═════ RECORDS SUPPLIED
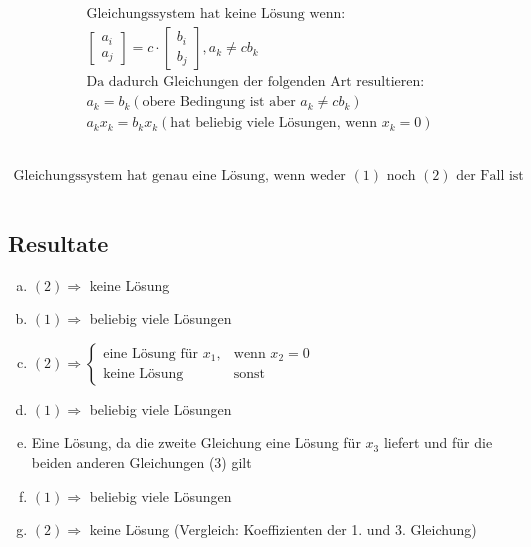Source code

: \documentclass{article}
\begin{document}
    \begin{equation}
        \begin{gathered}
            \\
            \text{Gleichungssystem hat keine Lösung wenn: } \\
            \begin{bmatrix} a_i \\ a_j \end{bmatrix}
            = c \cdot \begin{bmatrix} b_i \\ b_j \end{bmatrix}, 
            a_k \neq cb_k \\
            \text{Da dadurch Gleichungen der folgenden Art resultieren: } \\
            a_k = b_k (\text{obere Bedingung ist aber }  a_k \neq cb_k) \\
            a_k x_k = b_k x_k (\text{hat beliebig viele Lösungen, wenn } x_k=0)\\
            \\
        \end{gathered}
    \end{equation}

    \begin{equation}
        \begin{gathered}
            \\
            \text{Gleichungssystem hat genau eine Lösung, wenn weder } (1) \text{ noch } (2) \text{ der Fall ist}
            \\ \\
        \end{gathered}
    \end{equation}

    \newpage

    \subsection{Resultate}

    \begin{enumerate}[(a)]
    \item $(2) \Rightarrow $ keine Lösung
    \item $(1) \Rightarrow $ beliebig viele Lösungen
    \item $(2) \Rightarrow \begin{cases} \text{eine Lösung für }x_1,& \text{wenn } x_2=0 \\ \text{keine Lösung }& \text{sonst} \end{cases}$ 
    \item $(1) \Rightarrow $ beliebig viele Lösungen
    \item Eine Lösung, da die zweite Gleichung eine Lösung für $x_3$ liefert und für die beiden anderen Gleichungen (3) gilt
    \item $(1) \Rightarrow $ beliebig viele Lösungen
    \item $(2) \Rightarrow $ keine Lösung (Vergleich: Koeffizienten der 1. und 3. Gleichung)
    \end{enumerate}
\end{document}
══════════
- _WORK ORDER_:
Set down every record exactly as written, but drop the pictures.

- _RESULT_:
Source code

: \documentclass{article}
\begin{document}
    \begin{equation}
        \begin{gathered}
            \\
            \text{Gleichungssystem hat keine Lösung wenn: } \\
            \begin{bmatrix} a_i \\ a_j \end{bmatrix}
            = c \cdot \begin{bmatrix} b_i \\ b_j \end{bmatrix}, 
            a_k \neq cb_k \\
            \text{Da dadurch Gleichungen der folgenden Art resultieren: } \\
            a_k = b_k (\text{obere Bedingung ist aber }  a_k \neq cb_k) \\
            a_k x_k = b_k x_k (\text{hat beliebig viele Lösungen, wenn } x_k=0)\\
            \\
        \end{gathered}
    \end{equation}

    \begin{equation}
        \begin{gathered}
            \\
            \text{Gleichungssystem hat genau eine Lösung, wenn weder } (1) \text{ noch } (2) \text{ der Fall ist}
            \\ \\
        \end{gathered}
    \end{equation}

    \newpage

    \subsection{Resultate}

    \begin{enumerate}[(a)]
    \item $(2) \Rightarrow $ keine Lösung
    \item $(1) \Rightarrow $ beliebig viele Lösungen
    \item $(2) \Rightarrow \begin{cases} \text{eine Lösung für }x_1,& \text{wenn } x_2=0 \\ \text{keine Lösung }& \text{sonst} \end{cases}$ 
    \item $(1) \Rightarrow $ beliebig viele Lösungen
    \item Eine Lösung, da die zweite Gleichung eine Lösung für $x_3$ liefert und für die beiden anderen Gleichungen (3) gilt
    \item $(1) \Rightarrow $ beliebig viele Lösungen
    \item $(2) \Rightarrow $ keine Lösung (Vergleich: Koeffizienten der 1. und 3. Gleichung)
    \end{enumerate}
\end{document}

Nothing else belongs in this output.